Once I had decided on the cantilever design, I had started digging some foundation holes in the path I had dug, conveniently this path being about 6 foot from the wall was in right spot. The holes needed to be about 1 foot square and 2 foot deep. There are all sorts of tools for making this job easier and I had none of them. I dug 11 holes a meter apart at the far end, and a bit more than this at the near end. This was as ever totally over engineered, the closer spacing at the far end is intended to provide additional support should a summer house type structure ever be built there. As it is, we have had a gazebo and currently a greenhouse, but nothing permanent has really taken our fancy.

Those holes took a long time, with a spade, trowel and bare hands, next time I hire a decent tool for the job. You can get hole diggers from hire shops, though the usability of these things on a slope did concern me somewhat.

In the bottom of each hole I put a storage heater brick (any old rubble will do), God knows why I still had these heavy slabs, two house moves since I last had storage heaters, but sometimes when you are a bit of a hoarder things do actually come in handy.

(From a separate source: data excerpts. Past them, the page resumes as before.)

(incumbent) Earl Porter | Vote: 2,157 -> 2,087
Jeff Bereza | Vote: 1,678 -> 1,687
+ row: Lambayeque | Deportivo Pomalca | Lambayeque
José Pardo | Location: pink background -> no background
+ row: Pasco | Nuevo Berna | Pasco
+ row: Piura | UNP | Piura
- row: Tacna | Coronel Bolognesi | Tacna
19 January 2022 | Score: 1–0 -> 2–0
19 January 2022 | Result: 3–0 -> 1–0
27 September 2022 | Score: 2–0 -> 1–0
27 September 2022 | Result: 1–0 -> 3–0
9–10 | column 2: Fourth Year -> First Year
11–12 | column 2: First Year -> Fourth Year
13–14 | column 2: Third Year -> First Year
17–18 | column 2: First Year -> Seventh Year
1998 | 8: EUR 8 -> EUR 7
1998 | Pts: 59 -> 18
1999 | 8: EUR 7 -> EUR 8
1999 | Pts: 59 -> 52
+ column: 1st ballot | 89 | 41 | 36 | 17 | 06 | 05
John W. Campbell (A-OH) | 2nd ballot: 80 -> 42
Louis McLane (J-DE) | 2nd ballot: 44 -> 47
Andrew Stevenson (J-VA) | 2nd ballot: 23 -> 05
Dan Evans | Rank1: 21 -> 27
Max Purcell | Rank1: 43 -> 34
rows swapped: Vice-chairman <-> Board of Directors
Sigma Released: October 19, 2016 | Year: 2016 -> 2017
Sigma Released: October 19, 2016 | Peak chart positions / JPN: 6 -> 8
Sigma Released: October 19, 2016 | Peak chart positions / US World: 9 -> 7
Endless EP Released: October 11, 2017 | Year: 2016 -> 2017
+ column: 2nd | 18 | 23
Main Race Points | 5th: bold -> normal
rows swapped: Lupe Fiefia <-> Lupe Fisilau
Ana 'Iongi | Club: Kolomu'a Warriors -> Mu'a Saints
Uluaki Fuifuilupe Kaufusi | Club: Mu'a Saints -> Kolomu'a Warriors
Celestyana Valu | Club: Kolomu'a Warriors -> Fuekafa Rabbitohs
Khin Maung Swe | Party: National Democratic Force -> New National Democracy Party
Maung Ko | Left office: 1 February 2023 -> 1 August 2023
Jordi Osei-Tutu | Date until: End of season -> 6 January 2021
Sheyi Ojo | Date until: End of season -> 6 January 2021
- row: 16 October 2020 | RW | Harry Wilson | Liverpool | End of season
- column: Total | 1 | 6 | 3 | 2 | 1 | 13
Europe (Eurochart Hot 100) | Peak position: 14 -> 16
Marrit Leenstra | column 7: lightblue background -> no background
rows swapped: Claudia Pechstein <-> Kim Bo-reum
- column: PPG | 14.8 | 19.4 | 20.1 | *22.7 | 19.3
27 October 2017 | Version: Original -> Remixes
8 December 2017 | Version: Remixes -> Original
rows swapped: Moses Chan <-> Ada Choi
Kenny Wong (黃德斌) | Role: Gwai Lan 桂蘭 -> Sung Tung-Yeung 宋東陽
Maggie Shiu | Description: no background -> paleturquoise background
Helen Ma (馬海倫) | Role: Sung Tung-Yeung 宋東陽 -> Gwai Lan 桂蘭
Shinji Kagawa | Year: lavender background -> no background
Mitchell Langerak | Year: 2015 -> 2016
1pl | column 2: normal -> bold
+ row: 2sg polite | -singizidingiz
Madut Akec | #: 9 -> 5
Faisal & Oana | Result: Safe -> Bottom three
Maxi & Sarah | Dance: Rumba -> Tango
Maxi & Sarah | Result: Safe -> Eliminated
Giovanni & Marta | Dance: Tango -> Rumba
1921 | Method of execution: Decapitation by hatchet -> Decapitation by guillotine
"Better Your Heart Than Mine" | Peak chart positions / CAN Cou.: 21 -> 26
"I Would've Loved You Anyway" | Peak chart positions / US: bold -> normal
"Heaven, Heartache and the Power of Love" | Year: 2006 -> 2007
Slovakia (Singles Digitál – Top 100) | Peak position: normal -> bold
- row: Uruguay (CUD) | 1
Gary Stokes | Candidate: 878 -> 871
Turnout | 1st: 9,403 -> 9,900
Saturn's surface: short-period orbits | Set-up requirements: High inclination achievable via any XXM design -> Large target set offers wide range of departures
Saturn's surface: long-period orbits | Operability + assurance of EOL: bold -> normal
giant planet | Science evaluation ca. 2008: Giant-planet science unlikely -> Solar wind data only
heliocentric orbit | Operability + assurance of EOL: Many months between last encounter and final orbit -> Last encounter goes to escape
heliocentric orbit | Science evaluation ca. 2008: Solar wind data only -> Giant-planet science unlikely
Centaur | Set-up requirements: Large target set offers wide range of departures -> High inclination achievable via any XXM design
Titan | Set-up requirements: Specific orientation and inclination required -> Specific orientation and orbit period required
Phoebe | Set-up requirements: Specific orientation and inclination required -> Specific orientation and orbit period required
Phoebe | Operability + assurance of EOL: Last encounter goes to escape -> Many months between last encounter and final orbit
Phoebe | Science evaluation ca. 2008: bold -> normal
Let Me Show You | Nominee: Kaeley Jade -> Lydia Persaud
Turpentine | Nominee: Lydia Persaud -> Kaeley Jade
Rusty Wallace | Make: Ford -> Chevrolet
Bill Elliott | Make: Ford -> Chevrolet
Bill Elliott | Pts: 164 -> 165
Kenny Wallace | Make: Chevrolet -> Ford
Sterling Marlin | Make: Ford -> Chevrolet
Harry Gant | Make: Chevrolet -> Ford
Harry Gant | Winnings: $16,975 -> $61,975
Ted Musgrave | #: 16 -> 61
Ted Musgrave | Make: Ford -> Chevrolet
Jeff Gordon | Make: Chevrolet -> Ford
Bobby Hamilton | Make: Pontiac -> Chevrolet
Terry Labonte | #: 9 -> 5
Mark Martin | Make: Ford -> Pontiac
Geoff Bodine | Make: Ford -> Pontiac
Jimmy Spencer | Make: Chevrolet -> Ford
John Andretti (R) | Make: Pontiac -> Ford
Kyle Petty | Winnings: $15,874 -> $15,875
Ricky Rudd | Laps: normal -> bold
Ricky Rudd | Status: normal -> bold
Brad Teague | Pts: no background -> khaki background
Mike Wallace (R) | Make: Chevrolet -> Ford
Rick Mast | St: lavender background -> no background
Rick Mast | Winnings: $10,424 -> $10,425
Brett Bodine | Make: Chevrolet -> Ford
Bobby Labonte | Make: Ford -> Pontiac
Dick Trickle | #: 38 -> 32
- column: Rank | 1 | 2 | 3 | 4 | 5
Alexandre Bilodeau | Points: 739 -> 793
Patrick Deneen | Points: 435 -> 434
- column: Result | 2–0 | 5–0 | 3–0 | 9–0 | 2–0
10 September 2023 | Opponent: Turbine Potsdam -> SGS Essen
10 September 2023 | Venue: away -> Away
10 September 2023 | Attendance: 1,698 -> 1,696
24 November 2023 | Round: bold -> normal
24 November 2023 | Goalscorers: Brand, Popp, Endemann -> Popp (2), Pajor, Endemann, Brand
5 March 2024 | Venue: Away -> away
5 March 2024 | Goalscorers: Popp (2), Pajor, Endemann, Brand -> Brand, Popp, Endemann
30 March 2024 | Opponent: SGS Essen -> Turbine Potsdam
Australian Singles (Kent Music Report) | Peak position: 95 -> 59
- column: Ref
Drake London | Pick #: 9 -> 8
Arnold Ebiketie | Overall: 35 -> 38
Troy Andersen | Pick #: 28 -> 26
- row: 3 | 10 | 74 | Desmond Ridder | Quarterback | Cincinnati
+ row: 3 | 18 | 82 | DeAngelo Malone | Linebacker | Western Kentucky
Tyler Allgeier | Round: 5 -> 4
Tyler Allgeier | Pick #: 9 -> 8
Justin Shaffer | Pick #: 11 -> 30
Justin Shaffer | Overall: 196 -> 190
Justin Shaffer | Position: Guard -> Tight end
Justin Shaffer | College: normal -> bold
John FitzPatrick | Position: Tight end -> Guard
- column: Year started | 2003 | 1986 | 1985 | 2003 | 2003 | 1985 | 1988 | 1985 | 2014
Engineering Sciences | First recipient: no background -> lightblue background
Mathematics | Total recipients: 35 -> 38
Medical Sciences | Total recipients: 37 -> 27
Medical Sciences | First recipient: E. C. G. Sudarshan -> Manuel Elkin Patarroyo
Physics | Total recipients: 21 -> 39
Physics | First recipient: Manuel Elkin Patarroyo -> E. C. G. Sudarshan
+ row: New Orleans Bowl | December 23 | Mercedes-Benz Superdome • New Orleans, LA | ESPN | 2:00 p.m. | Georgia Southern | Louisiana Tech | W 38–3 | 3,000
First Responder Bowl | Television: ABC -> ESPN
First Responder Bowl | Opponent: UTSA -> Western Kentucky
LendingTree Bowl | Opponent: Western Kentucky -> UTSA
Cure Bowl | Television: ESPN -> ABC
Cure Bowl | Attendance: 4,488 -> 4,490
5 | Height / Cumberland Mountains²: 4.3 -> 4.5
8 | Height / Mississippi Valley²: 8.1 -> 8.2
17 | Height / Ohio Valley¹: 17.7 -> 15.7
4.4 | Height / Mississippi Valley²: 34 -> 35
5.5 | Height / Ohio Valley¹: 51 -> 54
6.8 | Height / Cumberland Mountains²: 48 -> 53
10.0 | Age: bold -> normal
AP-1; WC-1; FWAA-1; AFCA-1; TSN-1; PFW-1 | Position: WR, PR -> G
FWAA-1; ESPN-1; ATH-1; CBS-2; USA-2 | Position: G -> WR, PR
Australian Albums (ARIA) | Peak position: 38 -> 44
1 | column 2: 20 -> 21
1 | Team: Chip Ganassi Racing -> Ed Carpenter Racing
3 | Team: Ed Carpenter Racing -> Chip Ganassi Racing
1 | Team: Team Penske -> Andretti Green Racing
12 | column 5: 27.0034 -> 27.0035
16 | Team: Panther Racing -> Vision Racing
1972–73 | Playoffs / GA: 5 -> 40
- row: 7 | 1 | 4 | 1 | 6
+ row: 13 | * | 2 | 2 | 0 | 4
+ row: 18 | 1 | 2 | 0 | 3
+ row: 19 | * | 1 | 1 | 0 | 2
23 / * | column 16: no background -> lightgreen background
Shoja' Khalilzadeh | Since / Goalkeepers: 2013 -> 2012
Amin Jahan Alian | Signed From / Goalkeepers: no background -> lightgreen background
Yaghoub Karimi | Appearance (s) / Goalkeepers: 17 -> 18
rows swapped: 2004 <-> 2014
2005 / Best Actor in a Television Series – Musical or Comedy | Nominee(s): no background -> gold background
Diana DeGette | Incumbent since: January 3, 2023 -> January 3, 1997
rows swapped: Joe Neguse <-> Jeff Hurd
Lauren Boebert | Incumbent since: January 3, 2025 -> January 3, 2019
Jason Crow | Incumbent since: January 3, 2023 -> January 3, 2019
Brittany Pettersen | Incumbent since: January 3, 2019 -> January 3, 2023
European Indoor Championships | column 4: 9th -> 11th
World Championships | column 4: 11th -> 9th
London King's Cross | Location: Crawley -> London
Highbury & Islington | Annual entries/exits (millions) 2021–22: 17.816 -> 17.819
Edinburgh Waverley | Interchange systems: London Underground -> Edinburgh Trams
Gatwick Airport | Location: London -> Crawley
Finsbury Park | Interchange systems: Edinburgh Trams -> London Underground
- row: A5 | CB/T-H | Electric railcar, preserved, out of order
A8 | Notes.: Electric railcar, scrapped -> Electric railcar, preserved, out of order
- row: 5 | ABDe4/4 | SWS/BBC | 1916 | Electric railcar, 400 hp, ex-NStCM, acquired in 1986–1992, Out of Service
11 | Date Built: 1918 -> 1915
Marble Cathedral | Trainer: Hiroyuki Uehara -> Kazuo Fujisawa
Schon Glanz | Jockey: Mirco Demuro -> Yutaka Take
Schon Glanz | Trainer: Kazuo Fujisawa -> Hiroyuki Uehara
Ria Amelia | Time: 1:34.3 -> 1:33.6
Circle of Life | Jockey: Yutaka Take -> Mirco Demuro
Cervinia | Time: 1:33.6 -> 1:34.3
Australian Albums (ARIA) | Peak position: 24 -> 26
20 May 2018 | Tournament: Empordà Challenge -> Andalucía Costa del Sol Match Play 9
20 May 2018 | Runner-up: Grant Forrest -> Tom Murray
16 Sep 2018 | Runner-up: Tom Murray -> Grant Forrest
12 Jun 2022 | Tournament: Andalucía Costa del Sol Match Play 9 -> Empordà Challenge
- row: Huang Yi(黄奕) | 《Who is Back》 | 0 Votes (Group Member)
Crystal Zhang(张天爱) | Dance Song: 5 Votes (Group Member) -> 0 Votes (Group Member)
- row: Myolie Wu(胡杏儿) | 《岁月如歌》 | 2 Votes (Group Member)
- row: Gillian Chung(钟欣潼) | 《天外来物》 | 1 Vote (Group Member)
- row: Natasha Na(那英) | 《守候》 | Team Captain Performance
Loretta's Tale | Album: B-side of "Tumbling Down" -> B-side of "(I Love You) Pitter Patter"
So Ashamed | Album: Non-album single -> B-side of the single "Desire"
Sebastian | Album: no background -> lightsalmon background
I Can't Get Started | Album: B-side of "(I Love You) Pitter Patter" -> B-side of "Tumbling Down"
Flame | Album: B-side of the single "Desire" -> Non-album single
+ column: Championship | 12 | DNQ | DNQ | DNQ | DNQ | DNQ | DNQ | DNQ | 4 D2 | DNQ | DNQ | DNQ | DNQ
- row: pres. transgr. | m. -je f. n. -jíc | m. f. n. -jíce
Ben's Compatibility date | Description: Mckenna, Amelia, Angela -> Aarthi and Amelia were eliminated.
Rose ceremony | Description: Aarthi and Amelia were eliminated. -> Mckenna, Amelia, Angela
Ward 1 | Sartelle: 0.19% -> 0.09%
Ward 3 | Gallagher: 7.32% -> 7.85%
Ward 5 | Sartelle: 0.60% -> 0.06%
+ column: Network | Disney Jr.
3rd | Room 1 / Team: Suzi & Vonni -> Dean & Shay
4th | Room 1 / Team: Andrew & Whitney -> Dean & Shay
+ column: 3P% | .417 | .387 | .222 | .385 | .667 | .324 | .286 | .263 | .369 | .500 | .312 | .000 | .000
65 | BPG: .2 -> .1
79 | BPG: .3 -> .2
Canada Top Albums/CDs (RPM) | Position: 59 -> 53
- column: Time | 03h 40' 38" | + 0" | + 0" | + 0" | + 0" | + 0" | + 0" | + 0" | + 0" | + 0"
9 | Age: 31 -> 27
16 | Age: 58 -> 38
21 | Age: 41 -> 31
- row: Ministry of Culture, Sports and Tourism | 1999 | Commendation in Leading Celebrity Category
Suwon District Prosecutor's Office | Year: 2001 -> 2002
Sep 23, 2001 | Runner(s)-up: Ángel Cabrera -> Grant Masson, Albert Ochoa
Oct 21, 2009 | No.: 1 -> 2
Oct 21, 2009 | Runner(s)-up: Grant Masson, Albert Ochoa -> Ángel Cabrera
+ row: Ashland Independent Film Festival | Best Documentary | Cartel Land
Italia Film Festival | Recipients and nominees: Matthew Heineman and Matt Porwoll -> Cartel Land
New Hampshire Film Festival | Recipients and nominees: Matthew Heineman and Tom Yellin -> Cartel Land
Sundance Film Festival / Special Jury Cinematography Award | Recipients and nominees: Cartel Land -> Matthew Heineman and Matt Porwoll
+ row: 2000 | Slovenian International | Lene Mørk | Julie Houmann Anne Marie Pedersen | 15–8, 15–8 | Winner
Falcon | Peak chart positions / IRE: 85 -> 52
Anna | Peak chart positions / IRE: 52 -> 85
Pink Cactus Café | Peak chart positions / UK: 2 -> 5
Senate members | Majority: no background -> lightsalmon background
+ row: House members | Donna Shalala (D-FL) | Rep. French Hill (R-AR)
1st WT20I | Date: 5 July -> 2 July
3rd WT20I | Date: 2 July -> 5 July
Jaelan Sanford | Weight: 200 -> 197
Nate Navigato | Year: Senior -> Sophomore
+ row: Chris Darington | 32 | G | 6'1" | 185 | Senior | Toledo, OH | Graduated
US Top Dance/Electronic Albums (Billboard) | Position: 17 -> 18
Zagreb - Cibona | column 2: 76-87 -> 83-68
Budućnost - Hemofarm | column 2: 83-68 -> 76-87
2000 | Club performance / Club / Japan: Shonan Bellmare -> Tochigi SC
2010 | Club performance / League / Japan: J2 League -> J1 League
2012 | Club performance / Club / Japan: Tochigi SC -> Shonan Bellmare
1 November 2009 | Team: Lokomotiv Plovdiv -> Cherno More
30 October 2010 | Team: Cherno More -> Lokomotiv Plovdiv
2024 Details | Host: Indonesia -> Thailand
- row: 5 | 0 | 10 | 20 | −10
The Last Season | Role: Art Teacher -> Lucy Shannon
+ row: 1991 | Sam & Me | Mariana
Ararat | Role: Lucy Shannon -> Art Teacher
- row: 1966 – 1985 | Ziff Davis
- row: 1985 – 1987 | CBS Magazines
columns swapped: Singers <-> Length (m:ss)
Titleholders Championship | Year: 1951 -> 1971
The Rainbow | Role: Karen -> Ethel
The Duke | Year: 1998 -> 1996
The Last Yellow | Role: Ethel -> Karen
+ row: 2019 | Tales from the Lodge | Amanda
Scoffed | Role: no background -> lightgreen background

So now was the time to concrete in the posts, since my concreting experience was limited, well no existent limited, it was time to draft in my then 76 year old Dad for some hard labour. Mixing sharp sand ballast and cement might not be rocket science, but I didn't want to miss a trick on the foundations. Here is a useful guide on concrete mixes. The first load of concrete was mixed, in a sound demonstration that a life time of gardening keeps you fit and healthy! and the first post concreted in. The post had first been cut to height by using a spirit level on a board balanced on the ledger board out towards the post, and the post itself was kept level using one of those simple but essential tools a post level.These cost just about nothing and make posts an awful lot easier to deal with.

One pole done 10 more to go. But the cantilever design does at least make this part of the build quite a casual exercise, pin point accuracy is not needed.

At this point the work attracts a bit more attention, is it a fence I'm building halfway up the hill?